• **The task**
The records below are to be set down again exactly, with the pictures left out.

[Data for processing]

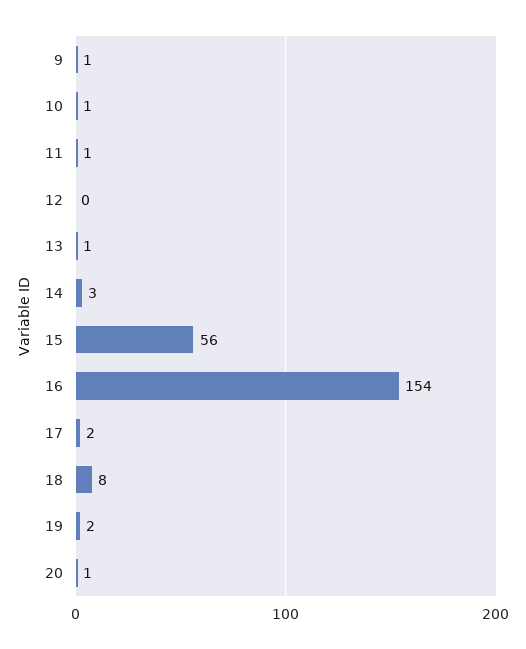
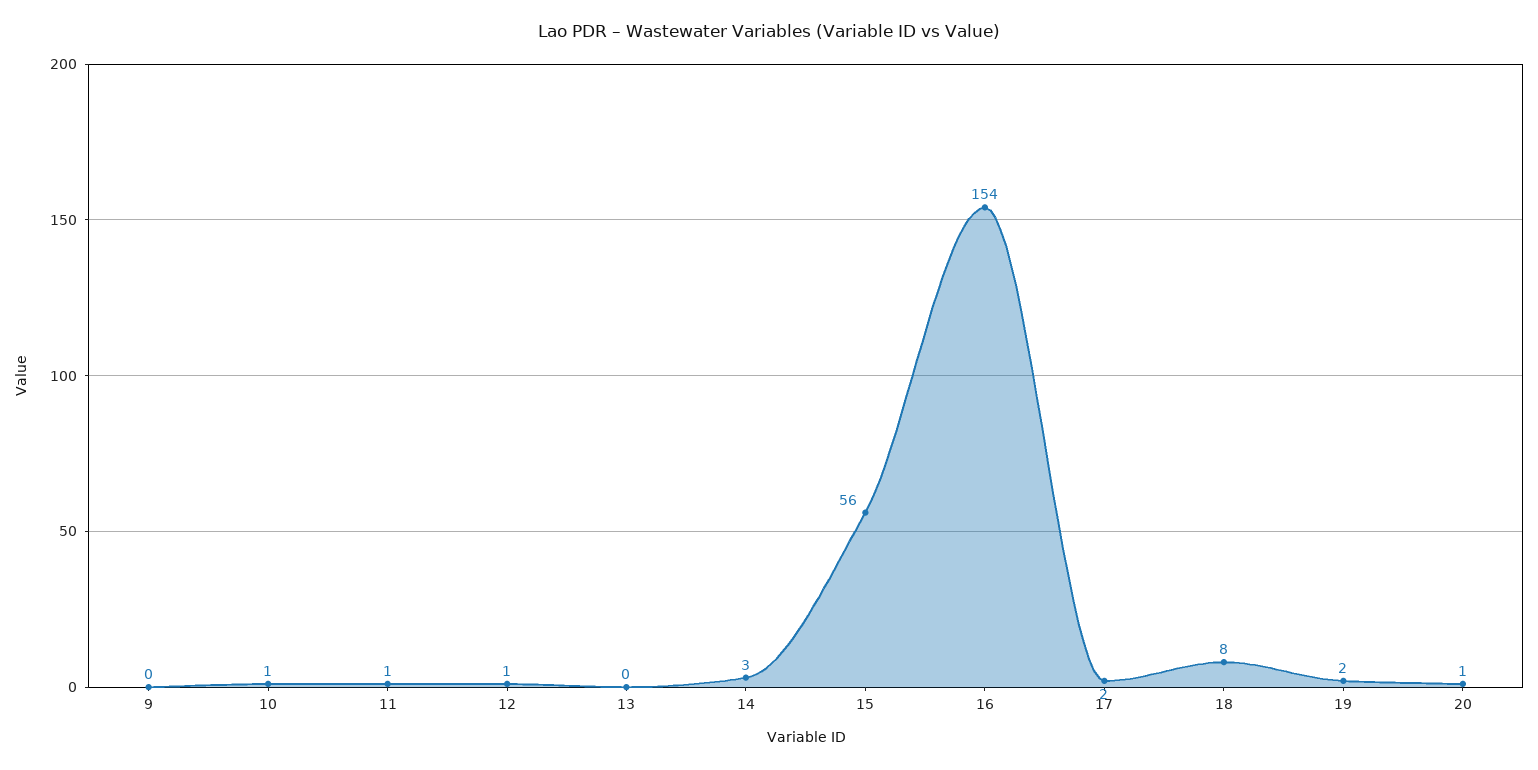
  {
-   "9": 1,
+   "9": 0,
    "10": 1,
    "11": 1,
-   "12": 0,
+   "12": 1,
-   "13": 1,
+   "13": 0,
    "14": 3,
    "15": 56,
    "16": 154,
    "17": 2,
    "18": 8,
    "19": 2,
    "20": 1
  }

[/Data for processing]

• **Response below**
  {
-   "9": 1,
+   "9": 0,
    "10": 1,
    "11": 1,
-   "12": 0,
+   "12": 1,
-   "13": 1,
+   "13": 0,
    "14": 3,
    "15": 56,
    "16": 154,
    "17": 2,
    "18": 8,
    "19": 2,
    "20": 1
  }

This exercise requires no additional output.